Question

If $9$ AM’s and HM’s are inserted between $2$ and $3$ and if the harmonic mean H is corresponding to arithmetic mean A, then $A_n + \dfrac{6}{H_n}$ is equal to
$
  1)1 \\
  2)3 \\
  3)5 \\
  4)6 \\
 $

Answer 1

Hint: Here we will use the standard series for the arithmetic and the harmonic expressions and then will use the standard formula for the nth terms of the series and then will take its summation and simplify for the resultant required value.

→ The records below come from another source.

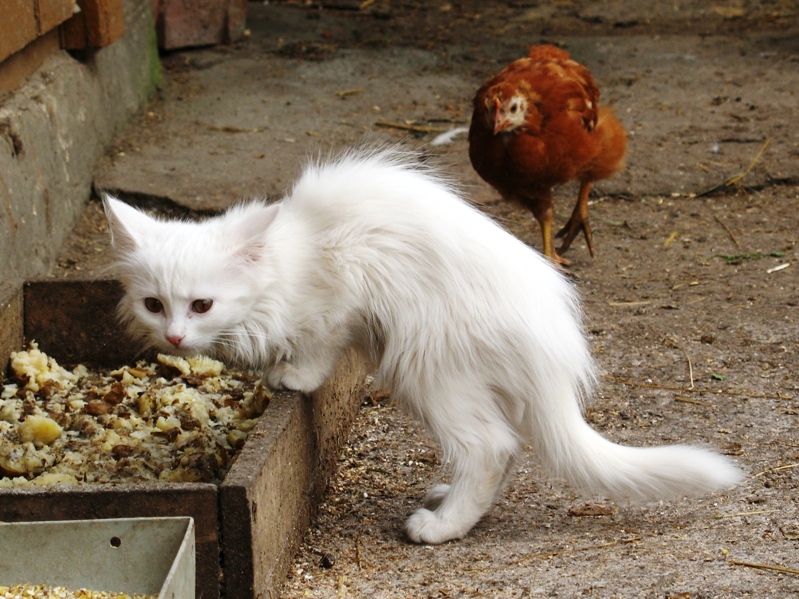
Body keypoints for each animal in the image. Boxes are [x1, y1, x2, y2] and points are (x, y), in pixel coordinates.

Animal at [104, 147, 743, 545]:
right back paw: (449, 502)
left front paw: (294, 375)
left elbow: (319, 346)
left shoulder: (340, 296)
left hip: (423, 362)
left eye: (201, 305)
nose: (175, 335)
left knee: (490, 446)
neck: (287, 260)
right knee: (508, 446)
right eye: (154, 304)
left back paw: (440, 528)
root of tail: (556, 343)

Complete step-by-step answer:
Let us assume that ${A_1},{A_2},.....{A_9}$ are the AM’s and
Also assume that, ${H_1},{H_2},.....{H_9}$ are the HM’s between a and b.
Given that - $9$ AM’s and HM’s are inserted between $2$ and $3$
Therefore, the total number of terms $ = 9 + 2 = 11$
Consider the Arithmetic progression to be –
$2,{A_1},{A_2},.....{A_9},3$
By using the formula for the nth term in the arithmetic progression –
${a_n} = a + (n - 1)d$
Now for the eleventh term will be –
${a_{11}} = a + (11 - 1)d$
Place the known values in the above expression –
$3 = 2 + (10)d$
Make the required term the subject. When you move any term from one side to the opposite side then the sign of the terms also changes. Positive term becomes negative and vice-versa.
$3 - 2 = (10)d$
Simplify the above expression –
$1 = (10)d$
Term multiplicative on one side if moved to the opposite side then it goes to the denominator.
$d = \dfrac{1}{{10}}$
Now, the terms in the arithmetic progression can be given as –
${A_1} = 2 + d$
${A_n} = 2 + \dfrac{n}{{10}}$ ….. (A)
Let us consider the HP $2,{H_1},{H_2},.....{H_9},3$
Also $\dfrac{1}{2},\dfrac{1}{{{H_1}}},{\dfrac{1}{H}_2},.....\dfrac{1}{{{H_9}}},\dfrac{1}{3}$
Now, ${a_{11}} = a + 100$
Place the known values in the above expression –
$\dfrac{1}{2} + 10D = \dfrac{1}{3}$
Simplify the above expression –
\[
  10D = \dfrac{1}{3} - \dfrac{1}{2} \\
  10D = - \dfrac{1}{6} \\
  D = - \dfrac{1}{{60}} \\
 \]
Now,
$\dfrac{1}{{{H_1}}} = \dfrac{1}{2} - \dfrac{1}{{60}}$
Similarly, nth term can be given as –
$\dfrac{1}{{{H_n}}} = \dfrac{1}{2} - \dfrac{n}{{60}}$
Simplify the above expression –
$\dfrac{6}{{{H_n}}} = 3 - \dfrac{n}{{10}}$ ….. (B)
From the equations (A) and (B) –
${A_n} + \dfrac{6}{{{H_n}}} = 2 + \dfrac{n}{{10}} + 3 - \dfrac{n}{{10}}$
Like terms with the same value and opposite sign cancels each other.
${A_n} + \dfrac{6}{{{H_n}}} = 5$
From the given multiple choices – the third option is the correct answer.
So, the correct answer is “Option 3”.

Note: Harmonic mean can be defined as the type of numerical average and it is calculated by dividing the number of observations by the reciprocal of each of the numbers given in the series while in arithmetic progression the difference between two consecutive terms remains the same. Be careful while simplifying the terms and its sign convention.